Monday, March 4, 2013

30. Praying in Paris for Perfume


One of the fun things to do in Paris is shop for perfume. Since the most exquisite and expensive fragrances in the world are produced in France, they must cost less there, right? I don't know if that's true or not but as an American female tourist in Paris I had to buy at least one bottle to legitimize my trip. Of course, if you add in the cost of trans Atlantic transportation, hotel, and food the chic glass bottle containing the elixir of thousands of dead blossoms will costs thousands of dollars more than if you bought it at home.
      My favorite perfume all my life has been Chanel No. 5. Except for a few youthful years, when I spent my allowance on “Evening in Paris” a dime store perfume I gave my mother for any gift giving occasion. Many children I knew thought their mothers loved this strong scent. Now I know mothers didn't love that scent, they loved their children.
      Paris has hundreds of perfumeries, stores that sell only perfume. Ok, they also sell toilet water, cologne and creams with perfume scents. There must be one shop on every commercial block. Jane, my traveling companion, and I asked each other, “Where do we find the best bargain in the perfumes we want?” We couldn't answer. We turned to our every ready tourist guide and looked up perfumeries. We decided we would just concentrate on those in our arrondissement, the sixth, also known as the Latin Quarter. That way we could walk to all of them and not worry about buses or the underground.
        We were staying on the Left Bank near the Sorbonne University and not too far from the Seine River, Notre Dame Cathedral, and Avenue Saint Germaine with lots of cafes and French book stores. The famous English book store, Shakespeare & Co., was also nearby.
       Walking along in the cold April weather, we stopped at 5 perfumeries, mainly to get warm. No one warned us the song “April in Paris,” was false advertising. All the shops carried the same products at similar prices. I have since learned you can't judge more than 3 different perfumes at a time, because of olfactory fatigue. Your scent sensors got tired. As usual, we were naïve and just kept smelling everything we were offered. After four shops, with aching feet and red, frozen noses, we decided to buy at the next shop.
      The fifth store was beautiful. Its front window held beveled glass panes, crisscrossed with slender metal inserts. The ancient looking carved wooden door was painted a deep green and the walls inside were pale green, A saleswoman, black hair sleeked back into a smooth bun, approached wearing a precisely fitted black sheath dress and beautiful black leather pumps. She smiled. Which was a shock. Not many French people were kind enough to smile at two young women, dressed in drip dry plaid dresses. Although some may have laughed at our gaucherie behind our backs.

★ ★ ★ ★ ★

• Work to do:
a) Quote the Paris perfume post word for word, beginning at the words "We were staying" and stopping after "was also nearby.".
b) Name every place that the Paris perfume post gives as near the Left Bank lodging.
The material after this point comes from a separate source, not from the Paris perfume post.

• Source material:
★ ★ ★ ★ ★

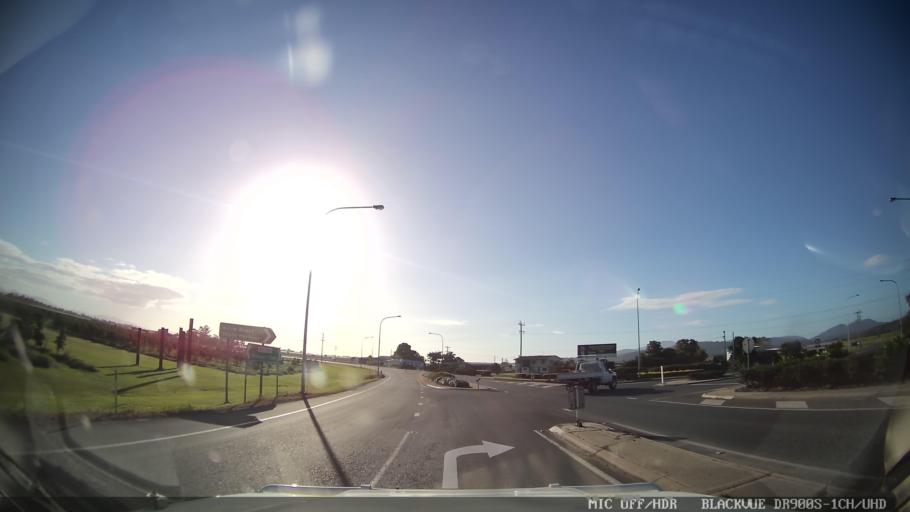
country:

★ ★ ★ ★ ★

• Written responses:
a)
We were staying on the Left Bank near the Sorbonne University and not too far from the Seine River, Notre Dame Cathedral, and Avenue Saint Germaine with lots of cafes and French book stores. The famous English book store, Shakespeare & Co., was also nearby.

b)
Sorbonne University
Seine River
Notre Dame Cathedral
Avenue Saint Germaine
Shakespeare & Co.